So far we have almost 1°C of warming. The situation is not yet
"dangerous", although there are already
many serious adverse affects of climate change, which
are causing tens of millions of human deaths. At 1.5°C, which could
be reached even if CO2 levels stabilize near 400 ppm, there
will be more serious consequences. Consider rising
seas, which is just one of many dangerous consequences of climate
change.
At 1.5°C, many low-lying islands will become uninhabitable.
Large areas of Florida
will
be destroyed (it's happening already, but Florida's
politicians are still denying the climate change that is happening
right under their noses). Hopefully that will alert Americans to the
true
dimensions of the crisis. Better late than never! (Perhaps even
Canadians holidaying in Florida will take note.) At 1.5°C the
effect on river deltas such
as for example in Bangladesh
will already be serious and large numbers of people will be
trying to migrate. As the temperature continues to rise, the sea will
continue to rise - inexorably, with every decade for at least a
century,
even if all carbon emissions suddenly stopped now.
The global situation
will become increasingly tense and there will be no relief on sight.
Needless to say, nothing like this has every happened in human history.
Take the Second World War for example. The war ended in Europe when the
Russians,
Americans,
French and British defeated the Nazis. A decade later, things were
getting back to normal. (I am leaving out
the Holocaust here, after which nothing could really be "normal"

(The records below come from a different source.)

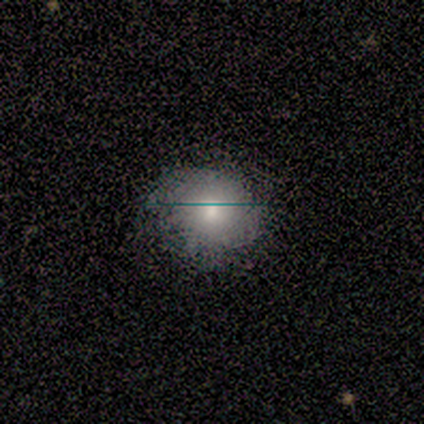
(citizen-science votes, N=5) Smooth or featured: smooth — 60% (featured or disk — 40%)
How rounded: round — 67% (in between — 33%)
Merging: minor disturbance — 60% (none — 40%)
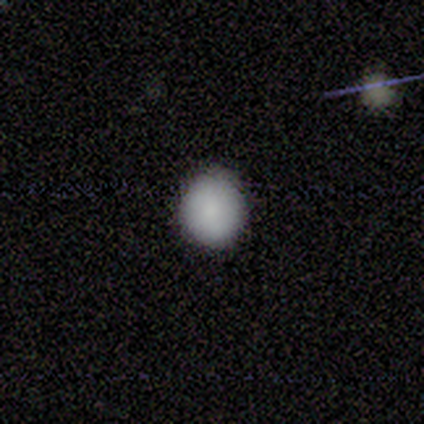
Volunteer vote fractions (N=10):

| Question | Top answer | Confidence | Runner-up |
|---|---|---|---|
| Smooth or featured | smooth | 80% | featured or disk (10%) |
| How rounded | round | 88% | in between (12%) |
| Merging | none | 67% | minor disturbance (33%) |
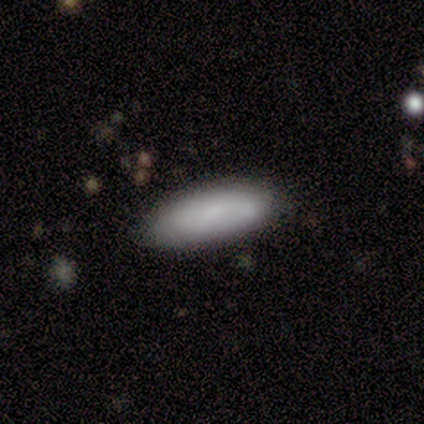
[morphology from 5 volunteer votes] Smooth or featured?
  - smooth: 60% *
  - featured or disk: 40%
  - star or artifact: 0%
How rounded?
  - cigar-shaped: 67% *
  - in between: 33%
  - round: 0%
Merging?
  - none: 80% *
  - minor disturbance: 20%
  - major disturbance: 0%
  - merger: 0%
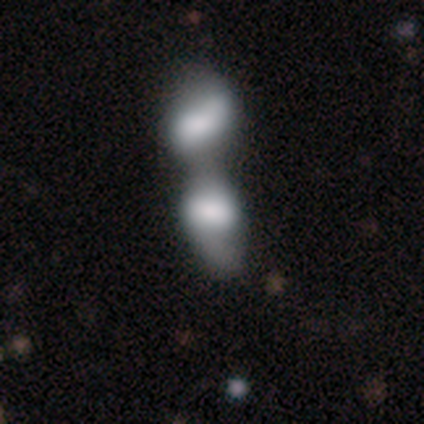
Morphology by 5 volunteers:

again.) There will be no such
deliverance from
global
warming. Our descendents will have to wait for centuries before there
is a chance of things getting back to "normal", whatever that means
exactly. Within their lifetimes, things will only get worse.
Estimating the death toll
from global warming
As we reach and probably exceed 2°C of
warming later this century, we can
expect
to see steady increases in global death rates associated with poverty:
hunger,
preventable disease and curable disease in developing countries. The
current total death rate from these preventable causes is already
deeply shocking,
at about 10 million per year. A global warming scenario that stabilizes at
450 ppm CO2 and 2°C pf warming is likely to double this death rate, as I
have estimated and explained elsewhere.
If you add deaths from wars over resources and mass migration of
climate refugees, the total could easily approach one billion. That is
about 10% of the projected maximum human population of 10
billion.
Humanity will presumably
survive 2°C of warming. I am
assuming that about 90% of
people will survive, and they will also find ways to adapt. That raises
the
question of how much global warming would be necessary to wipe out
humanity. The
ice ages of the past millennium were minor affairs
compared to the warming that is predicted in the coming century. About 66 million years ago, climate
change wiped out the dinosaurs. For the purpose of argument, I will
assume about 10°C of warming would be enough to make
the human species extinct, in the following ways:
- Fundamental
changes in habitats and ecological systems would mean that humans could
no longer find enough food and clean water to survive,
regardless
of their location.
- Wars
over natural resources would
increasingly be fought with ABC weapons: atomic, biological and
chemical. The fallout alone could make the entire planet uninhabitable.
- With
the entire planetary ecosystem in crisis, new fatal diseases
could
emerge (or old diseases would be strengthened) to which humans would
have little resistance.
Any
one of thse points could lead to extinction, but a combination of
different deadly threats is more likely.
The climate change leading to the death of the last human would be
partially due to human activity and partly natural.The first few
degrees of warming would be mainly due to human emissions. That is what
we are already experiencing. Later, natural
positive feedback processes (less reflection of sunlight
from ice, more forest fires, release of stored methane) would kick in,
pushing
temperatures even higher, even if human emissions had completely
stopped. These natural processes would cause temperatures to continue
to
rise even after humans and most other species had become extinct.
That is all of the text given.